Re: SPARQL 1.1 Update

From: Paul Gearon <gearon@ieee.org>
Date: Tue, 12 Jan 2010 11:54:01 -0500
Message-ID: <a25ac1f1001120854nfbc3f41h680581f8f56ee4ad@mail.gmail.com>
To: public-rdf-dawg-comments@w3.org
Richard Newmann raised some points that I'd like to see addressed, so
I thought I'd ask about them directly. I think I also need some
feedback from others before I can adequately form a response.

Starting with the first issue....

On Fri, Jan 8, 2010 at 7:32 PM, Richard Newman <rnewman@twinql.com> wrote:
> Hi folks,
> A few questions/comments on the Update portion of the 1.1 draft:
> * DELETE/MODIFY/INSERT are described in terms of CONSTRUCT templates.
> CONSTRUCT templates allow blank nodes, which are generated as fresh blank
> nodes for each input row. This makes sense for INSERT, but it doesn't make
> sense for DELETE: the fresh blank node will never match a triple in the
> store, than thus
> DELETE { ?s ?p [] } WHERE { ?s ?p ?o }
> is a no-op by definition. It would be good for this issue to be addressed in
> the spec, with one of the following possible resolutions:
> 1. Forbid blank nodes in a DELETE template.

__What the task asks__:
In the mailing-list message above, list the update operations said to be described in terms of CONSTRUCT templates.

Lens distortion parameter data:
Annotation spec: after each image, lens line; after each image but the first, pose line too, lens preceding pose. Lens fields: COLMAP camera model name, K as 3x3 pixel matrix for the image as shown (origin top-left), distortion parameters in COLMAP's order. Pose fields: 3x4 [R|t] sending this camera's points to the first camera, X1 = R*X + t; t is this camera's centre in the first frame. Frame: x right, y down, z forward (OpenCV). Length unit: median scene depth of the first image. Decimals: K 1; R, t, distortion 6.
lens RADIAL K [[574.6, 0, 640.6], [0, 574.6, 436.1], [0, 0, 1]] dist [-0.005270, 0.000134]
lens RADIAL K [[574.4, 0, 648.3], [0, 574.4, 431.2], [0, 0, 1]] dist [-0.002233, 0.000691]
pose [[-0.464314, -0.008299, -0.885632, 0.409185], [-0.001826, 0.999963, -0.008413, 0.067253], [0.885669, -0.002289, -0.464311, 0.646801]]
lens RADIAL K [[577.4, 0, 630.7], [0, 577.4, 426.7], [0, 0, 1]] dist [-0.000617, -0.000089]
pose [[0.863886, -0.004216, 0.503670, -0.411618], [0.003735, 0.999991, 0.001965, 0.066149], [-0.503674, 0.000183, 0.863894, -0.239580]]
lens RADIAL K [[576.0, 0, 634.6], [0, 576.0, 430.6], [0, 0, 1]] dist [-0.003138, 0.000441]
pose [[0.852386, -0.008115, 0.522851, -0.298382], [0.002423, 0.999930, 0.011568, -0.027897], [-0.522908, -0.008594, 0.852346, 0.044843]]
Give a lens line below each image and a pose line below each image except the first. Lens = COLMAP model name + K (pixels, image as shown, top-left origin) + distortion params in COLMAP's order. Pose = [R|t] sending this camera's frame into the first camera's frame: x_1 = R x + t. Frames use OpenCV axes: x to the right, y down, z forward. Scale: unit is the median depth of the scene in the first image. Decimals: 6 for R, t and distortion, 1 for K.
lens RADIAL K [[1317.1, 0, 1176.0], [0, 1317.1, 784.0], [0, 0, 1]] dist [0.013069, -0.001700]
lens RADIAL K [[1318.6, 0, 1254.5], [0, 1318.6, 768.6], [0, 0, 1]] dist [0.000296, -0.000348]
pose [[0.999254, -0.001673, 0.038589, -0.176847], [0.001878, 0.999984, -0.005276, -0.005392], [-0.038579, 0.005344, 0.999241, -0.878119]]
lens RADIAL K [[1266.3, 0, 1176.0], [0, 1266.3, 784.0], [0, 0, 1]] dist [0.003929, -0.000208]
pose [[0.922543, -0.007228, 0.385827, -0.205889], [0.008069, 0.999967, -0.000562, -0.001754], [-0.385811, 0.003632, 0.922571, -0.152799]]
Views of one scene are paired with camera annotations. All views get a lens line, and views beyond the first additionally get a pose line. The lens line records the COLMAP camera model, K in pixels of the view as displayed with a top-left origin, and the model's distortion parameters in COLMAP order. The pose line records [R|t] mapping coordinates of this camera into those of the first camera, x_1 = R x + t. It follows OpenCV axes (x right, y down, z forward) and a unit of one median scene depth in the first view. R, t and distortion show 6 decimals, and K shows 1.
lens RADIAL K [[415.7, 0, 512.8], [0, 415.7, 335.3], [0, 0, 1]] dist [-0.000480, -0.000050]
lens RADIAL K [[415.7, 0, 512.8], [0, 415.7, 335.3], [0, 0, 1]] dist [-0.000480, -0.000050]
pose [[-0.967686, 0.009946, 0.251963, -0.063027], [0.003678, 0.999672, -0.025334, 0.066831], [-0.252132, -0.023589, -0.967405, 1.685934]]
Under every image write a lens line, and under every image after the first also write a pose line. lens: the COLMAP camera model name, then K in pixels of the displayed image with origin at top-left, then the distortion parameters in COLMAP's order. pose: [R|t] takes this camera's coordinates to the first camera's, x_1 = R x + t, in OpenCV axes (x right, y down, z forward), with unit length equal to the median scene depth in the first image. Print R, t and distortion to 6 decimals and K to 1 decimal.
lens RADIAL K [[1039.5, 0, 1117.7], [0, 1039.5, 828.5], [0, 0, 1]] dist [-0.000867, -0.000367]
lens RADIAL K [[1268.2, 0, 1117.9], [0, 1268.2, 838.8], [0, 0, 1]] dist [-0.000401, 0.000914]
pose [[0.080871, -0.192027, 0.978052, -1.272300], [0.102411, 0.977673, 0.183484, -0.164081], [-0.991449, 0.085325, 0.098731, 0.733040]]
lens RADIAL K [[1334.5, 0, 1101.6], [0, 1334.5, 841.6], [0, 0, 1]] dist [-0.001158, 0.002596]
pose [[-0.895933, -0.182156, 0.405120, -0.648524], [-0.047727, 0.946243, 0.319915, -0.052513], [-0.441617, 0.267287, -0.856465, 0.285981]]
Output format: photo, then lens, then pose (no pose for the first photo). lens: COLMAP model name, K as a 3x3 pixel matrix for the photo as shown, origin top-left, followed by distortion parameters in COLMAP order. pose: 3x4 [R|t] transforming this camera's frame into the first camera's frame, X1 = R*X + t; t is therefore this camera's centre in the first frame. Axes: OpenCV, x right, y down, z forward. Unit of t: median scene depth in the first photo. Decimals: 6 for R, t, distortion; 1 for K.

__Finished task__:
DELETE, MODIFY, INSERT